KLATEN— Kalau biasanya bendera cuma selembar kain di tiang bambu, kali ini warga Klaten bikin gebrakan. Bendera Merah Putih sepanjang 1.000 meter dibentangkan di Desa Kalangan, Kecamatan Pedan, Sabtu (23/8) siang. Panjangnya bikin iri karpet merah Oscar, kalah gaya pokoknya.
Rakyat Jalan, Bendera Ikut Jalan
Ratusan warga—mulai dari anak sekolah, Pramuka, Paskibra, sampai bapak-ibu berbagai elemen masyarakat—turun ke jalan. Mereka gotong royong membentangkan bendera sepanjang 1 km lebih sambil jalan sejauh 1,6 km. Jadi bukan cuma long march, tapi long flag march!
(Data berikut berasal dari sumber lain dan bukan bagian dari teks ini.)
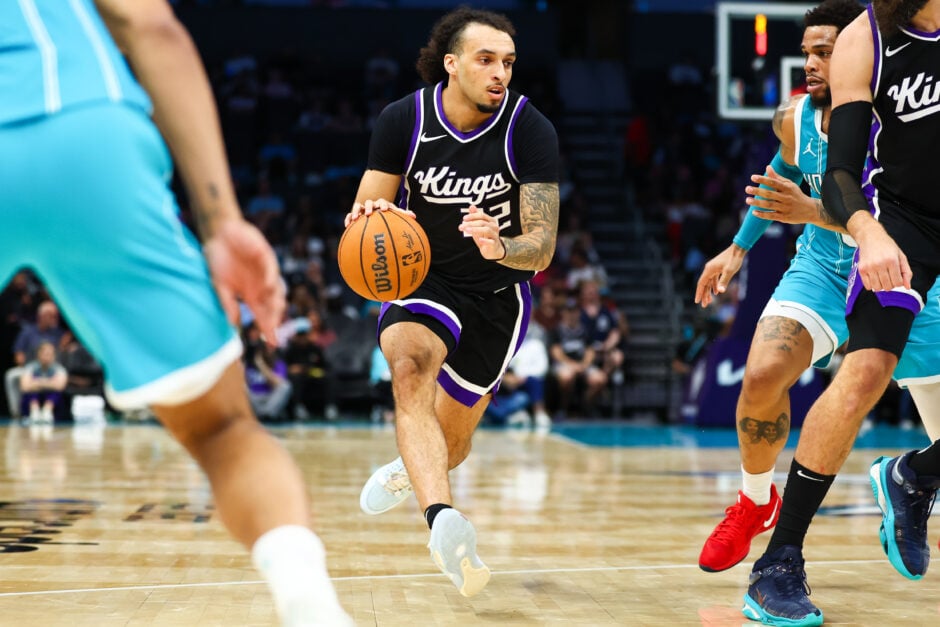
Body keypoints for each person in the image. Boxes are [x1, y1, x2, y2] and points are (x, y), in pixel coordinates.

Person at [0, 2, 351, 625]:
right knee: (223, 432)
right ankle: (312, 608)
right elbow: (149, 26)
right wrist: (221, 219)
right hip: (86, 128)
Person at [737, 1, 940, 625]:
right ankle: (778, 561)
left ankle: (913, 477)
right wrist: (869, 232)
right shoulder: (868, 38)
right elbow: (841, 172)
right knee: (865, 374)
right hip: (901, 223)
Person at [348, 6, 560, 597]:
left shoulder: (529, 129)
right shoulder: (403, 120)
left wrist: (502, 246)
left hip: (497, 292)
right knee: (409, 368)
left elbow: (542, 248)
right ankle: (442, 519)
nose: (500, 73)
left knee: (453, 438)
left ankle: (409, 469)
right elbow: (371, 204)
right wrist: (367, 217)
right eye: (486, 59)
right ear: (451, 63)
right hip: (422, 280)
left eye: (509, 62)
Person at [696, 0, 868, 577]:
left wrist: (810, 210)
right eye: (809, 53)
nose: (814, 64)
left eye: (828, 52)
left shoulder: (896, 121)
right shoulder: (794, 117)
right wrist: (737, 248)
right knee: (763, 375)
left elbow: (905, 223)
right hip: (822, 269)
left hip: (899, 272)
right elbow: (782, 175)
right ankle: (754, 502)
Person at [19, 341, 68, 423]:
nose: (47, 357)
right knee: (31, 392)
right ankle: (34, 412)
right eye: (45, 354)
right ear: (39, 355)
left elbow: (60, 387)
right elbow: (25, 387)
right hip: (32, 402)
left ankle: (47, 411)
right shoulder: (30, 367)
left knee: (55, 393)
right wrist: (49, 382)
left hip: (53, 404)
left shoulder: (59, 369)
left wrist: (37, 382)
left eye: (50, 354)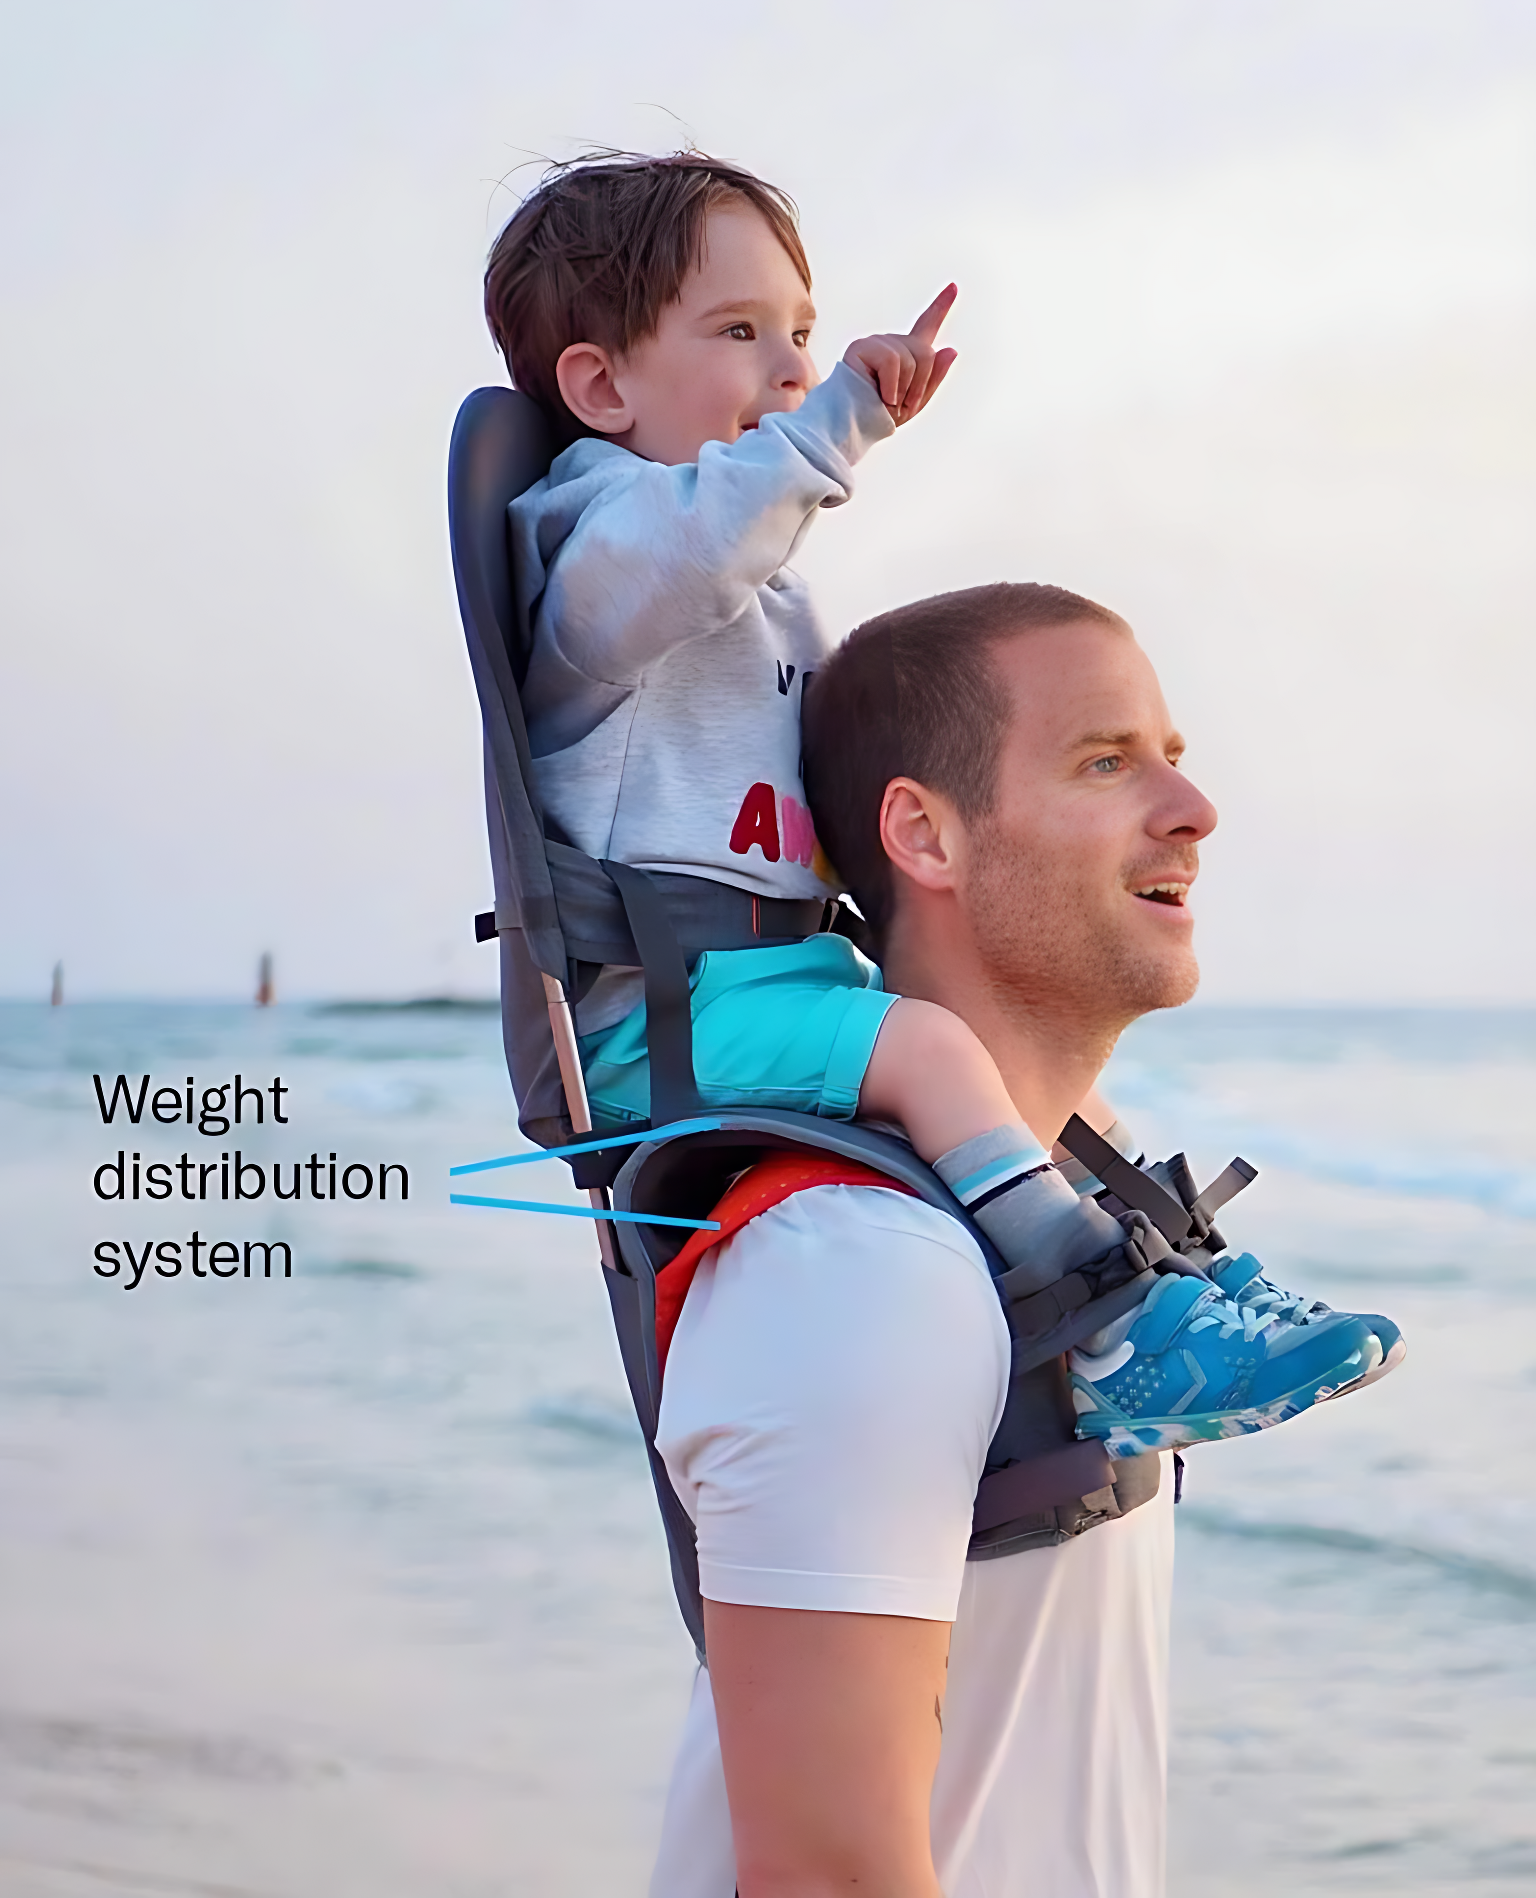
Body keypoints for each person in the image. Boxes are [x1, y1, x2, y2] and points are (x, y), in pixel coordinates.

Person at [482, 152, 1386, 1456]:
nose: (792, 365)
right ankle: (1114, 1323)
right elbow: (699, 545)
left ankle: (1179, 1261)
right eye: (741, 333)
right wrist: (841, 415)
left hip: (767, 987)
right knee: (933, 1053)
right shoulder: (594, 544)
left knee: (1000, 1052)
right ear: (600, 384)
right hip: (662, 1028)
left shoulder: (737, 585)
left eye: (799, 331)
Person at [647, 584, 1377, 1895]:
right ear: (926, 833)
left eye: (1174, 758)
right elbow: (827, 1876)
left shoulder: (1074, 1225)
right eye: (1106, 762)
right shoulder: (861, 1266)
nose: (1191, 811)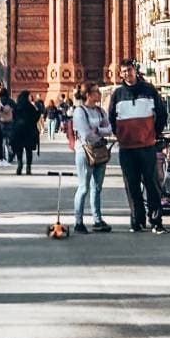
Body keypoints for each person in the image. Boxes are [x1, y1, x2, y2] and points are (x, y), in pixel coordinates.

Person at [107, 58, 167, 234]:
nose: (127, 73)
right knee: (131, 185)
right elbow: (111, 118)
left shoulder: (149, 90)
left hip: (147, 145)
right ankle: (137, 220)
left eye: (130, 70)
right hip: (127, 148)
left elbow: (162, 113)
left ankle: (156, 220)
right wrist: (121, 135)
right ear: (120, 74)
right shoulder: (117, 94)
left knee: (152, 183)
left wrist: (154, 133)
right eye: (124, 71)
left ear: (135, 70)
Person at [72, 82, 113, 233]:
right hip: (84, 152)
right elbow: (86, 133)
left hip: (100, 151)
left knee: (97, 187)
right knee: (83, 187)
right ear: (88, 95)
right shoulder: (79, 112)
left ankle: (97, 219)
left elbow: (110, 129)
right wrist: (100, 131)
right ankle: (78, 221)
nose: (99, 94)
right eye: (96, 91)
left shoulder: (100, 111)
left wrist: (99, 130)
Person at [11, 90, 40, 175]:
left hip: (18, 131)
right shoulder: (30, 107)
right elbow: (35, 118)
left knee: (19, 149)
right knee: (28, 150)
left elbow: (13, 118)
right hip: (29, 131)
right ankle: (28, 167)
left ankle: (19, 165)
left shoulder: (16, 107)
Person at [0, 87, 16, 163]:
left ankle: (3, 156)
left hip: (1, 122)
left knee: (2, 141)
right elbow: (16, 111)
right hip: (10, 123)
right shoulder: (11, 101)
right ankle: (11, 153)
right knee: (9, 141)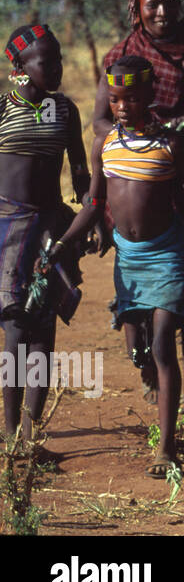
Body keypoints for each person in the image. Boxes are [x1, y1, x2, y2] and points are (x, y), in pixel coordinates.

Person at [51, 57, 184, 479]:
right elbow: (95, 203)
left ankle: (166, 449)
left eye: (132, 98)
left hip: (166, 253)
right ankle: (147, 368)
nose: (123, 107)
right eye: (115, 99)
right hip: (128, 258)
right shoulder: (104, 145)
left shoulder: (170, 145)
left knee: (164, 343)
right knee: (137, 352)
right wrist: (65, 241)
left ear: (150, 97)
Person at [95, 0, 184, 415]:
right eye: (155, 4)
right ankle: (151, 366)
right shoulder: (123, 56)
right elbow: (99, 120)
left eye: (172, 2)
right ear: (138, 7)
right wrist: (139, 134)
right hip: (140, 177)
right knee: (143, 284)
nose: (164, 11)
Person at [0, 25, 89, 454]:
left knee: (43, 329)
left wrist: (92, 219)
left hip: (51, 230)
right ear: (18, 66)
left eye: (57, 59)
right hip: (7, 232)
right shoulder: (2, 109)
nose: (54, 68)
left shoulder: (66, 111)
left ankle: (32, 435)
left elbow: (81, 176)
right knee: (16, 327)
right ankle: (10, 428)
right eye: (44, 61)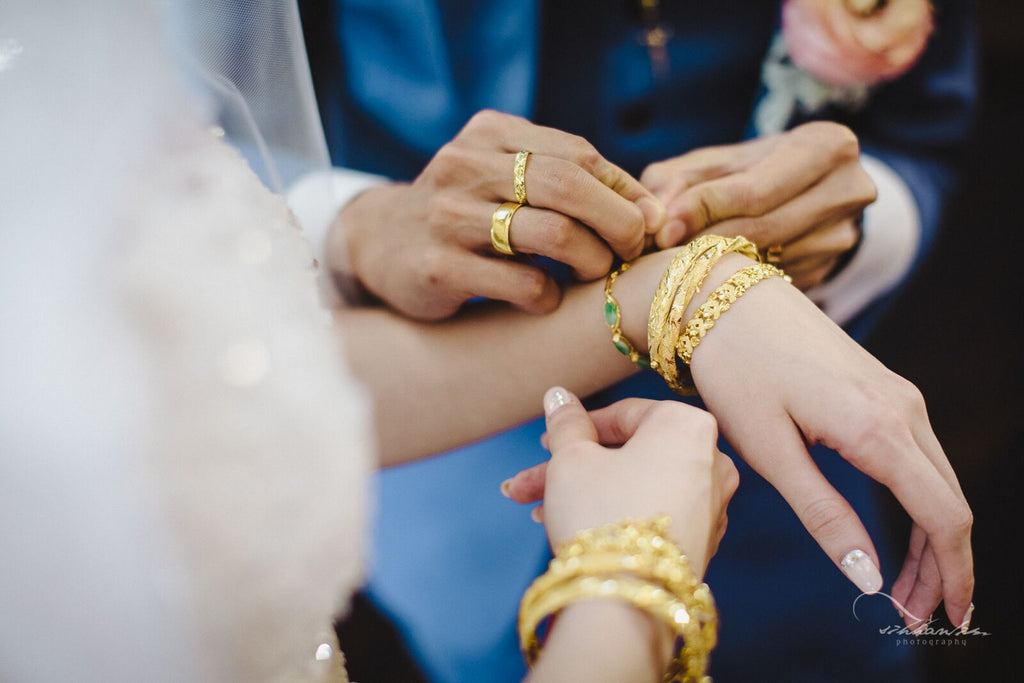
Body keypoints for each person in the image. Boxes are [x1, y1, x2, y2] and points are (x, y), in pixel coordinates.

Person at [293, 0, 977, 680]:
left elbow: (920, 129)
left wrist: (853, 224)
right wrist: (351, 224)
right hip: (434, 463)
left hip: (789, 474)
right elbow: (215, 125)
Dari Yayasan Mbah Semar Peduli
Acara ini diinisiasi Yayasan Mbah Semar Peduli (YMSP). Tujuannya jelas: bikin perayaan HUT RI ke-80 makin meriah sekaligus menghidupkan semangat nasionalisme. PLT Camat dan Forkopimcam Pedan ikut hadir, biar lengkap—dari rakyat sampai pejabat semua larut dalam merah putih.
Pesan dari Ketua Yayasan
“Untuk menggugah rasa nasionalisme dan patriotisme, dan kita ingin membela merah putih agar tetap damai di Indonesia,” ujar Ketua YMSP, Ibu Dwi Woro, dengan suara penuh semangat.
Bukan Sekadar Kain
Buat YMSP, acara ini bukan cuma urusan kain panjang yang dibawa rame-rame. Tapi simbol cinta tanah air, bukti komitmen melestarikan nilai kebangsaan, dan pengingat bahwa merah putih nggak boleh luntur, walau sering dicuci sejarah.
Ngakak Plus:
Kalau bendera sepanjang 1.000 meter ini ditarik sampai Cawas, mungkin bisa jadi “tol patriotisme” gratisan. Bayangin tiap orang lewat harus hormat dulu—macetnya bisa sekalian jadi upacara!